# First rabbit in ages



## youcanthide (Jun 16, 2013)

First rabbit ive had in a while. This years young so will make a nice meal tomorrow. Single 25mm straight theraband and a 9.5 steel to the neck at about 6 yard. Stone dead


----------



## youcanthide (Jun 16, 2013)

Also had a pigeon while out with another member. He bagged one too. Will upload the pic tomorrow. Night guys


----------



## Tentacle Toast (Jan 17, 2013)

Nice shooting! Are you going to savour the spoils, or are you sharing it amongst the hawk & ferrets?


----------



## Phoul Mouth (Jan 6, 2015)

Nice kill. Looks like a decent meal.


----------



## youcanthide (Jun 16, 2013)

Rabbits going to the hawk and the pigeon is tomorrows dinner. Fried with bacon and onion on a mustard baguette


----------



## Charles (Aug 26, 2010)

Well done!

Cheers ... Charles


----------



## Chuck Daehler (Mar 17, 2015)

Nice going. Nice shot! It's amazing...I used to shoot rabbits with my bow when I was a kid...45lb recurve, arrows were finished but not adorned with feathers, nock an point...just archery cedar shafts I built arrows from myself (fletching jig, burner, blabla) So with that combo of bow and my arrows I shot rabbits. Often they would run off completely run through amidships with my arrow much to my lament (and I never found one of them...lost an arrow each time too). As kids, the three of us who were archers, would often eat Saturday lunch in the woods of BBQ rabbit... skint, cleaned and roasted on the spot on a green wood spit on two tree forks stuck in the ground over a small fire, cave man style. It's amazing you guys kill a rabbit with a slingshot, dead as a door nail yet mine run through with an arrow like a sheeshkabob sometimes ran off. I guess I'd best reassess my opinion of slingshot hunting! LOL Later when we got a beagle rabbit dog for shotgunning them, I'd take him on archery hunts and the lost rabbit stuff ended.

Nice sized rabbit you shot and I've always like that SS of yours.


----------



## wll (Oct 4, 2014)

Even though I'm a heavy ammo kind of guy, the 3/8" steel when flying fast is a bad little round, within reason. I have not bagged a starling yet but the speed at which I'm getting it has to do well against that size game.

wll


----------



## youcanthide (Jun 16, 2013)

Liking the small ammo with my long drawn bands at the minute. Previously was using hexnuts. While there's a decent amount of damage I never got penetration. Always just ripped the flesh and had quite a few hits that should have dropped the game but didn't. The 9.5s blast straight through with great penetration and if its not stone dead, drops the game to be dispatched. Doing pretty well for me anyway


----------

## What you need to do
a: In the forum thread, at roughly what distance did youcanthide shoot the rabbit?
b: Duplicate the passage of the forum thread starting at "## wll (Oct" and ending at "that size game.".
c: Render this sentence from the forum thread into Spanish: "Later when we got a beagle rabbit dog for shotgunning them, I'd take him on archery hunts and the lost rabbit stuff ended."

## Provided data
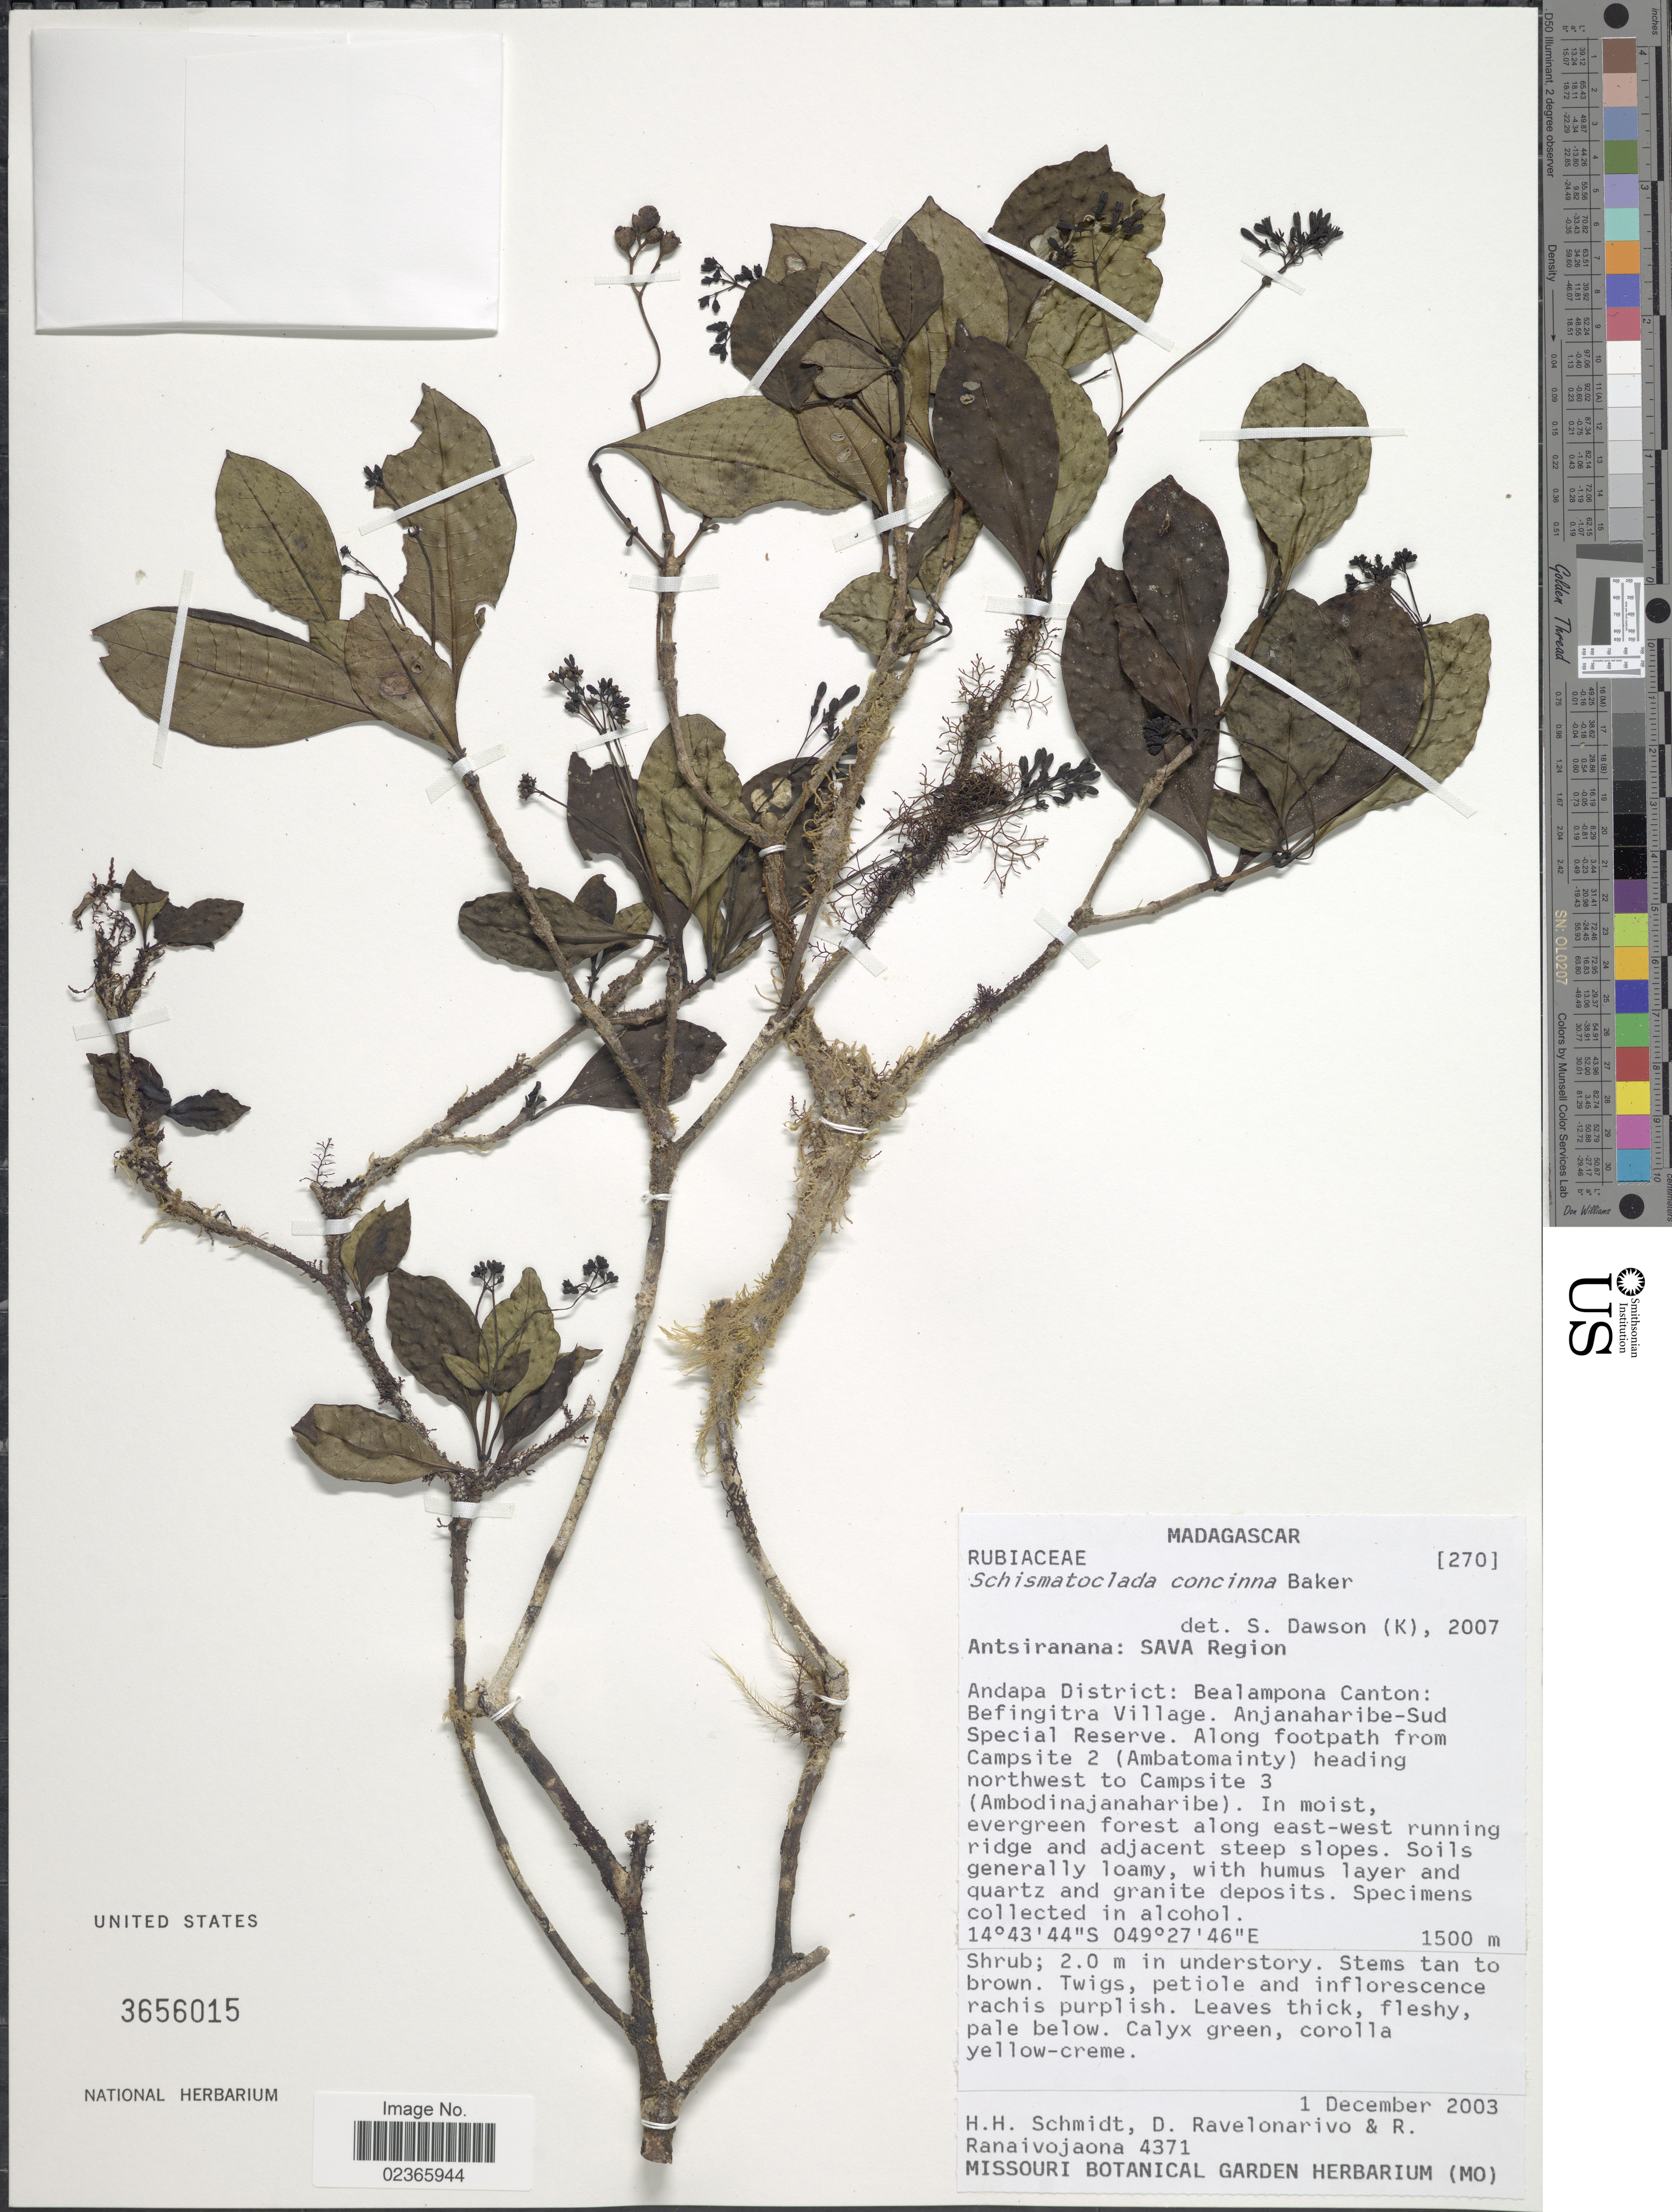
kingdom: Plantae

---

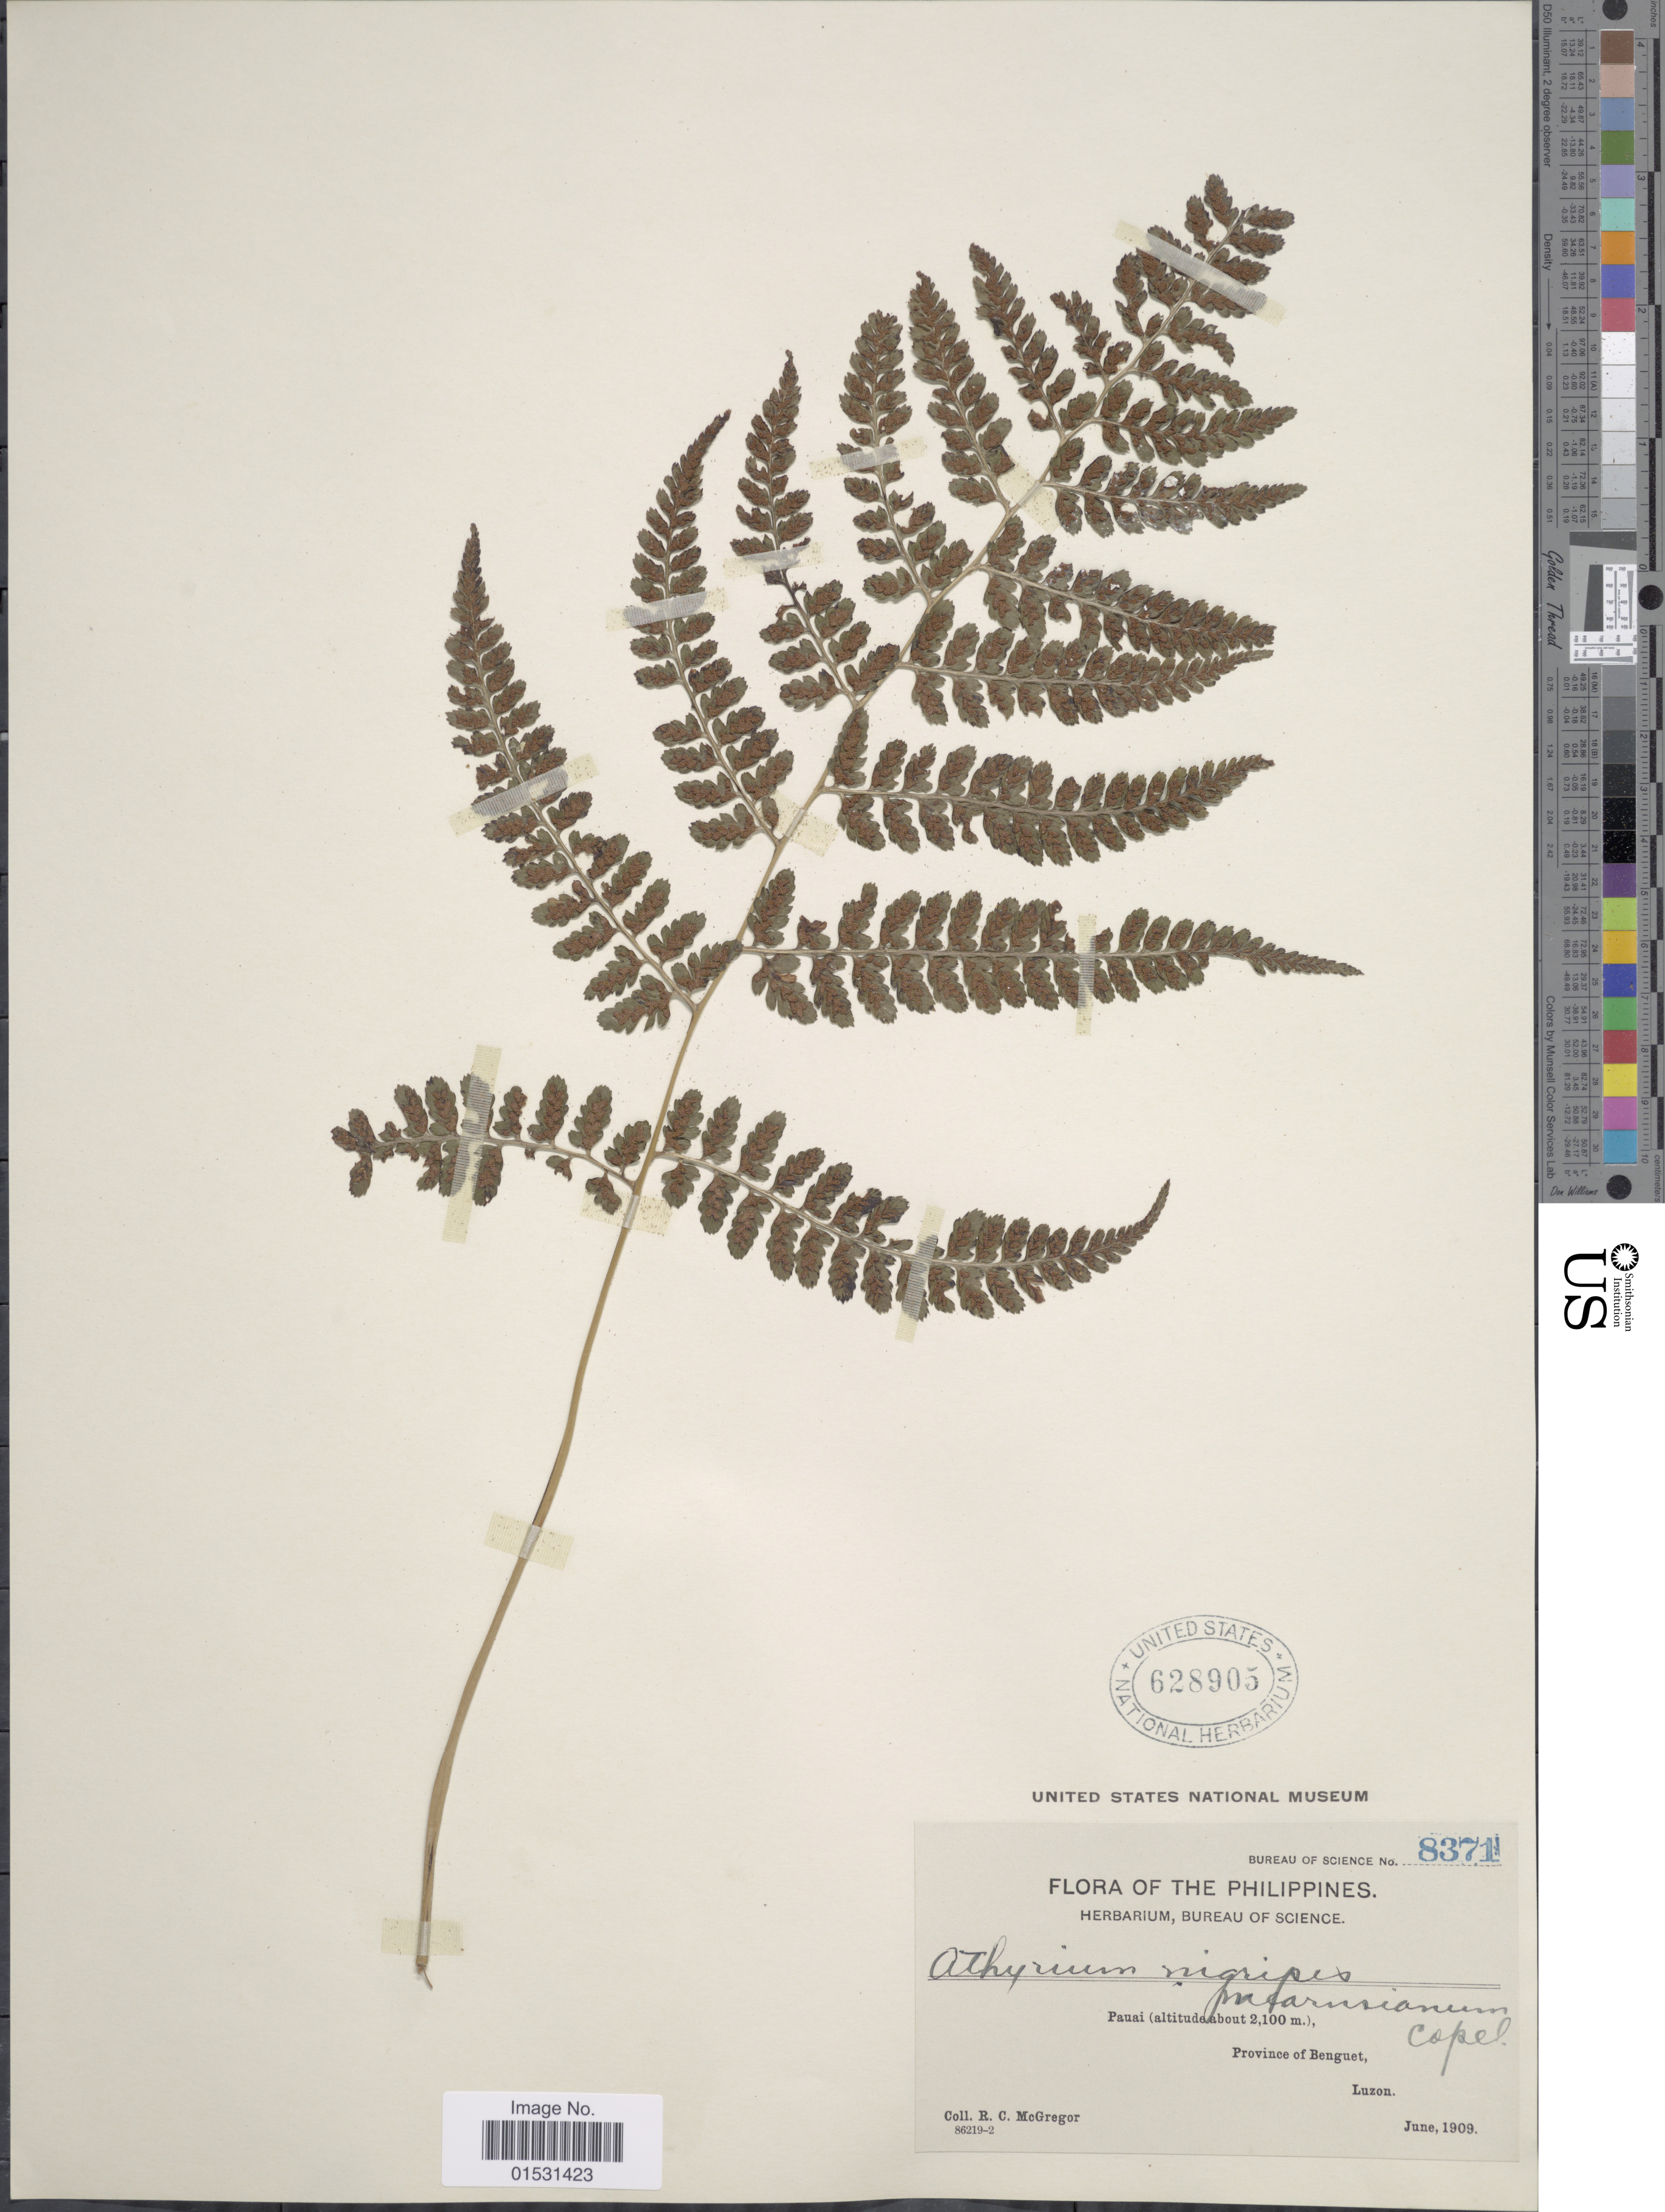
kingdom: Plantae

## Answers for this exercise
a: At about 6 yards.

b:
## wll (Oct 4, 2014)

Even though I'm a heavy ammo kind of guy, the 3/8" steel when flying fast is a bad little round, within reason. I have not bagged a starling yet but the speed at which I'm getting it has to do well against that size game.

c: Más tarde, cuando conseguimos un beagle conejero para cazarlos con escopeta, lo llevaba a las cacerías con arco y se acabó lo de los conejos perdidos.